** Aim of the task **
Extract the part of the passage on the saturated incidence rate between "in the specific" and "x_S^\alpha (0)t/\nu >0\).", inclusive.

** Text segment **
The above expression is a generalization of the so-called saturated incidence rate (Capasso and Serio 1978; Korobeinikov and Maini 2005) whose classical form is

$$\begin{aligned} g(I)=\frac{1}{1+\phi I} \end{aligned}$$

with \(\phi \) a suitable positive constant. The same expression can be found from (25) by plugging (29) into the system. This gives

$$\begin{aligned}&\frac{d S(t)}{d t} = -{\bar{\beta }} \, S(t)I(t) H(I(t),t), \nonumber \\&\frac{d I(t)}{d t} = {\bar{\beta }}\, H(I(t),t) S(t)I(t) - \gamma I(t), \nonumber \\&\frac{d R(t)}{d t} = \gamma I(t), \end{aligned}$$

where \({\bar{\beta }} =\beta x_S(0){\tilde{x}}_I\) and

$$\begin{aligned} {H(r(t),t) = \frac{1}{1 + \displaystyle \frac{{\bar{\beta }}}{\nu } \int _0^t r(s)\, ds}, \quad 0<r \le 1.} \end{aligned}$$

We refer in the following to this function H(r(t), t) to as the macroscopic incidence rate. Finally by approximating the integral \(\int _0^t r(s)\, ds\approx t r(t)\) one obtains

$$\begin{aligned} H(r(t),t) = \frac{1}{1 + \displaystyle \phi (t) r(t)}, \quad 0<r \le 1. \end{aligned}$$

with \(\phi (t)=({\bar{\beta }} t)/\nu \), i.e. the classical incidence rate described for the first time in (Capasso and Serio 1978).

Remark 4

It is possible to consider a higher influence of the number of contact in the transmission dynamics by taking \(\alpha >1\) in (5). Proceeding then as described in Sect. 3.1, since

$$\begin{aligned} \int _0^{+\infty } x^\alpha f_S^\infty (x)dx = c_\alpha x_S^\alpha , \qquad c_\alpha >0, \end{aligned}$$

in the specific case \(f^\infty _S\) a Gamma distribution, we would obtain

$$\begin{aligned} \dfrac{d}{dt}x_S(t) = -\dfrac{\beta }{\nu }x_S^{\alpha +1} \tilde{x}_I^\alpha I(t), \end{aligned}$$

with \(x_I^\alpha (t) = {\tilde{x}}_I^\alpha >0\) whose solution is

$$\begin{aligned} x_S(t) = \dfrac{x_S(0)}{\left( 1 + \dfrac{c_\alpha \beta \alpha x_S^\alpha (0)}{\nu } {\tilde{x}}_I^\alpha \displaystyle \int _0^t I(s)ds \right) ^{1/\alpha }}. \end{aligned}$$

Therefore we obtain the closed system for the evolution of mass fractions of the type (31) which incorporates the generalized macroscopic incidence function

$$\begin{aligned} H(r(t),t) = \dfrac{1}{\left( 1+\phi (t)r(t)\right) ^{1/\alpha }}, \qquad 0< r(t)\le 1, \end{aligned}$$

with \(\phi (t) = c_\alpha \alpha \beta x_S^\alpha (0)t/\nu >0\).

** Supplied entries **
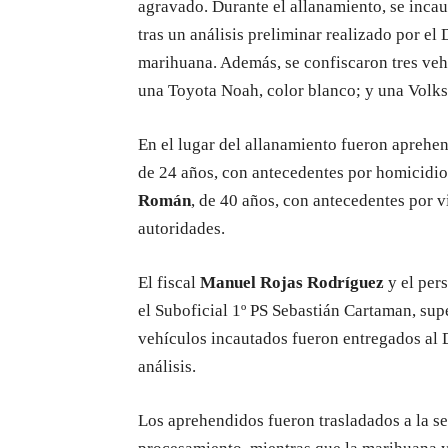
agravado. Durante el allanamiento, se inca
tras un análisis preliminar realizado por el
marihuana. Además, se confiscaron tres veh
una Toyota Noah, color blanco; y una Volk
En el lugar del allanamiento fueron aprehe
de 24 años, con antecedentes por homicidio
Román
, de 40 años, con antecedentes por v
autoridades.
El fiscal
Manuel Rojas Rodríguez
y el per
el Suboficial 1º PS Sebastián Cartaman, sup
vehículos incautados fueron entregados al 
análisis.
Los aprehendidos fueron trasladados a la se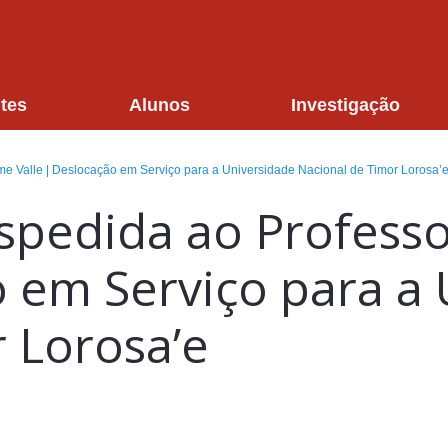
tes
Alunos
Investigação
 Valle | Deslocação em Serviço para a Universidade Nacional de Timor Lorosa’
edida ao Professo
o em Serviço para a
 Lorosa’e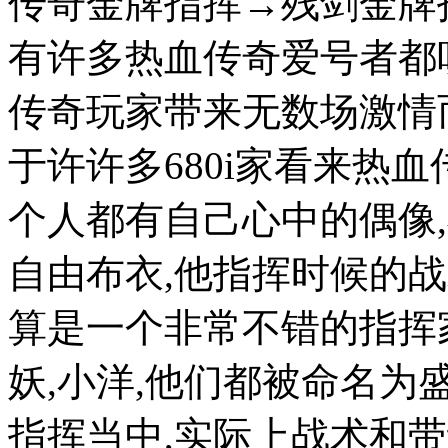
传奇金牌指挥→残剑金牌
有许多热血传奇爱号者都
传奇玩家带来无数场激情
于许许多680i家看来热
个人都有自己心中的偶像
自由布衣,他指挥时候的
算是一个非常不错的指挥家
妖,小洋,他们都被命名为
指挥当中,实际上战术和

** Response to the task **
in the specific case \(f^\infty _S\) a Gamma distribution, we would obtain

$$\begin{aligned} \dfrac{d}{dt}x_S(t) = -\dfrac{\beta }{\nu }x_S^{\alpha +1} \tilde{x}_I^\alpha I(t), \end{aligned}$$

with \(x_I^\alpha (t) = {\tilde{x}}_I^\alpha >0\) whose solution is

$$\begin{aligned} x_S(t) = \dfrac{x_S(0)}{\left( 1 + \dfrac{c_\alpha \beta \alpha x_S^\alpha (0)}{\nu } {\tilde{x}}_I^\alpha \displaystyle \int _0^t I(s)ds \right) ^{1/\alpha }}. \end{aligned}$$

Therefore we obtain the closed system for the evolution of mass fractions of the type (31) which incorporates the generalized macroscopic incidence function

$$\begin{aligned} H(r(t),t) = \dfrac{1}{\left( 1+\phi (t)r(t)\right) ^{1/\alpha }}, \qquad 0< r(t)\le 1, \end{aligned}$$

with \(\phi (t) = c_\alpha \alpha \beta x_S^\alpha (0)t/\nu >0\).